Don't use libraries that aren't stable. Aggressively trim dependencies. Lock versions and upgrade intentionally. Ideally, use a company registry to cache what you actually want to be using.

Every ecosystem has its problems, and JS+NPM's are largely that it's too good at making everything too easy, leading to an abundance of naive developers building in a naive way.

On the whole I'll take that over the unnecessary barriers in other ecosystems (don't get me started on pip...), but it definitely requires some discipline to navigate safely.



Can you recommend me basic libraries for full stack dev that don't suffer from this? At least logging, ORM, web request handling, authentication, sessions, bundling (edit: and middleware, because apparently that's a separate library).
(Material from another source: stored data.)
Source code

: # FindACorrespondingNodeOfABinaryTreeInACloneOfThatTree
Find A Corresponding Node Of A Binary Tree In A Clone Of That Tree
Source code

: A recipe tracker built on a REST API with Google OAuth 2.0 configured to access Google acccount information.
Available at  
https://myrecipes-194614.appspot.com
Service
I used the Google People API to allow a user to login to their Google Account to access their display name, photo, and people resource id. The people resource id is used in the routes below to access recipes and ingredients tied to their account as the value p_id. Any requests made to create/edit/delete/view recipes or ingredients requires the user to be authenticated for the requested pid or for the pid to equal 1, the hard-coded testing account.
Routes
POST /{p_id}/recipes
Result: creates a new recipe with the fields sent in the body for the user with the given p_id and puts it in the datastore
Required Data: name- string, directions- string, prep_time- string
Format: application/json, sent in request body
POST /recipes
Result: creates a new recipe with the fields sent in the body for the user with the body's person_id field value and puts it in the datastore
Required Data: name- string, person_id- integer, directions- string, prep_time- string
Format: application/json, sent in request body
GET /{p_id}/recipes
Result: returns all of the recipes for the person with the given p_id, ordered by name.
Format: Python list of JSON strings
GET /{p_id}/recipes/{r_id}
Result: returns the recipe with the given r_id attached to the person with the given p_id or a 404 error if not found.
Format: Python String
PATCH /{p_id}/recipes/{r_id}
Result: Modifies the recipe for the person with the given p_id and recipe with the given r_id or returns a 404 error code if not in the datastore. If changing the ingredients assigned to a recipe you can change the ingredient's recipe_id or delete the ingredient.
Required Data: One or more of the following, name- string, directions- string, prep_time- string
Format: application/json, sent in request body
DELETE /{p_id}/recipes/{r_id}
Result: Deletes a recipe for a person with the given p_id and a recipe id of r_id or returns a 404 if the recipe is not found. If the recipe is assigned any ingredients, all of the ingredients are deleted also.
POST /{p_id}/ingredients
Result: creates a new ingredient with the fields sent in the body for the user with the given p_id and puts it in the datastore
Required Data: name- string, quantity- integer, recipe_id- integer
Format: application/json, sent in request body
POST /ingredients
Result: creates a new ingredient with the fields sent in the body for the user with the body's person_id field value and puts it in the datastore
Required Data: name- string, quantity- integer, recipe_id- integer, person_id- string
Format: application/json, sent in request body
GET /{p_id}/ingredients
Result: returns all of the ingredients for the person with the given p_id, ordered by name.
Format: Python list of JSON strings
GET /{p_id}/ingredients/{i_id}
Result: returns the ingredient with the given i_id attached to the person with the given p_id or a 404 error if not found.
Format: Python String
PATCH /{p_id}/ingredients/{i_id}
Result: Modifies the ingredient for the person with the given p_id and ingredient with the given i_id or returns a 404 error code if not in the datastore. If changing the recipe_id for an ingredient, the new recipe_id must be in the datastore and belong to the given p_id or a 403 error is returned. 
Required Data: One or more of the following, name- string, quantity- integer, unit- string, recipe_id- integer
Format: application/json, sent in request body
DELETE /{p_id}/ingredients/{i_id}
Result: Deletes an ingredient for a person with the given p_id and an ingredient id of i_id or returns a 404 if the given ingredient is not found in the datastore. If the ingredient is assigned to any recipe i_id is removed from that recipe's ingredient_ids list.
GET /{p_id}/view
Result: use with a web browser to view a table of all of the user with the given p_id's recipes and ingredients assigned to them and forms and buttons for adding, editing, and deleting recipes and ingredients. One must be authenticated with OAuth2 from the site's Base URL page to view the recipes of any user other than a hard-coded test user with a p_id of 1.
In every other language I work in there are 1-2 libraries that cover all of this (except bundling which is only relevant to js) and don't require me to step on the versioning treadmill. If I had the same for JS, I'd be much happier writing typescript.

Edit: for example, this week I had to downgrade a dependency (middy) from v5 to v4 all across our services because jest doesn't support I think ejs well enough and v5 dropped support for all other ways to do modules. It tooks hours of fighting to find the right combination of deleting the lock file, deleting various node_modules dirs and running npm i that actually replaced the installed v5 with v4.